[Stored entries]

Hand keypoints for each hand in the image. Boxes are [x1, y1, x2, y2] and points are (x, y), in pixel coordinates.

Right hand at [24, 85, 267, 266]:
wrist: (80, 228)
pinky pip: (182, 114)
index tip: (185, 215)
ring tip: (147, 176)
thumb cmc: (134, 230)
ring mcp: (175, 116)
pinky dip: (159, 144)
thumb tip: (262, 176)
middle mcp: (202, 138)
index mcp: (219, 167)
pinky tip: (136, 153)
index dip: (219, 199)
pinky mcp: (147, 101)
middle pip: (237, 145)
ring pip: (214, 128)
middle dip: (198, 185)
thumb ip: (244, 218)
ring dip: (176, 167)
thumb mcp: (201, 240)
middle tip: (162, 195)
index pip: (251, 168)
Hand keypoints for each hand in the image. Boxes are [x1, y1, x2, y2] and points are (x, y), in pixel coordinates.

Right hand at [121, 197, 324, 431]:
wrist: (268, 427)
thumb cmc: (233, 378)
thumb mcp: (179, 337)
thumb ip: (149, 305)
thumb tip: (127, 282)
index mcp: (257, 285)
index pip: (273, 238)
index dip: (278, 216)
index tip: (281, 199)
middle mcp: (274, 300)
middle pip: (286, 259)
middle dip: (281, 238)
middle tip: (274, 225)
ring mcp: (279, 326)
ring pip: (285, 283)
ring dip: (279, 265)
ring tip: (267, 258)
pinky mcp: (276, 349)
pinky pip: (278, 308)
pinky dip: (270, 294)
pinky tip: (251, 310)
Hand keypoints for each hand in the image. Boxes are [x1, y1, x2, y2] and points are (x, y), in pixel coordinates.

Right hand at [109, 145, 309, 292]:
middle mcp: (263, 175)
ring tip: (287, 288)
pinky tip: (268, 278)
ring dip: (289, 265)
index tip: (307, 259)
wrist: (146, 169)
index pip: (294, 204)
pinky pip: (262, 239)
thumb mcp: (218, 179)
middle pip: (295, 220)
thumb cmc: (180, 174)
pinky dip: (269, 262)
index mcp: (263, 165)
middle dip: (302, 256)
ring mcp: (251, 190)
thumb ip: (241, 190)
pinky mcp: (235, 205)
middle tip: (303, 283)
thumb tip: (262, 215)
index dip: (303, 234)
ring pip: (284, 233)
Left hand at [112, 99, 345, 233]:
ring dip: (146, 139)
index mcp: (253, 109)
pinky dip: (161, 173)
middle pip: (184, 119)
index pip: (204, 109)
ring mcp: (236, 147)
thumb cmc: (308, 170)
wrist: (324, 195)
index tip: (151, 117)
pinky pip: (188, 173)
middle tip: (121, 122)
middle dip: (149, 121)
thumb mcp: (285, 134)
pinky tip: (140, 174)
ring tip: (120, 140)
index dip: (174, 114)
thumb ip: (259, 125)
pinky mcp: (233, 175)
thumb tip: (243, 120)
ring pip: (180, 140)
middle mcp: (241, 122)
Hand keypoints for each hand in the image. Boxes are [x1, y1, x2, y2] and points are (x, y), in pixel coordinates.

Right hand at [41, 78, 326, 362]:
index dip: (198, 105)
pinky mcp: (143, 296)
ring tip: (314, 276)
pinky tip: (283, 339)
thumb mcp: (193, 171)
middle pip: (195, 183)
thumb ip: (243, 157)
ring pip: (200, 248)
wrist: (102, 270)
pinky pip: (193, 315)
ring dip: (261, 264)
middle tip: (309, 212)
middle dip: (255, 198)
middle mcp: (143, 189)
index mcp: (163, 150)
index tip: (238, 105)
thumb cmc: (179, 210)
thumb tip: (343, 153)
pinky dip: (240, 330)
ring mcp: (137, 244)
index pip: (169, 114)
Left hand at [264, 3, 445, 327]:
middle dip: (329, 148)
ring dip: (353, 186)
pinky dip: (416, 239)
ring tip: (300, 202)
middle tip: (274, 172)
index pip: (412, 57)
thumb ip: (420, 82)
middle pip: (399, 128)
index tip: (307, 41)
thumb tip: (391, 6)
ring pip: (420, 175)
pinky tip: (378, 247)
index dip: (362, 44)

**Task description:** Using the data above, restate word for word the lines from its opening line through the line that contains "middle mcp: (202, 138)", and no more.

**Response area:**
Hand keypoints for each hand in the image. Boxes are [x1, y1, x2, y2] and points are (x, y), in pixel coordinates.

Right hand at [24, 85, 267, 266]:
wrist: (80, 228)
pinky pip: (182, 114)
index tip: (185, 215)
ring tip: (147, 176)
thumb cmc: (134, 230)
ring mcp: (175, 116)
pinky dip: (159, 144)
thumb tip: (262, 176)
middle mcp: (202, 138)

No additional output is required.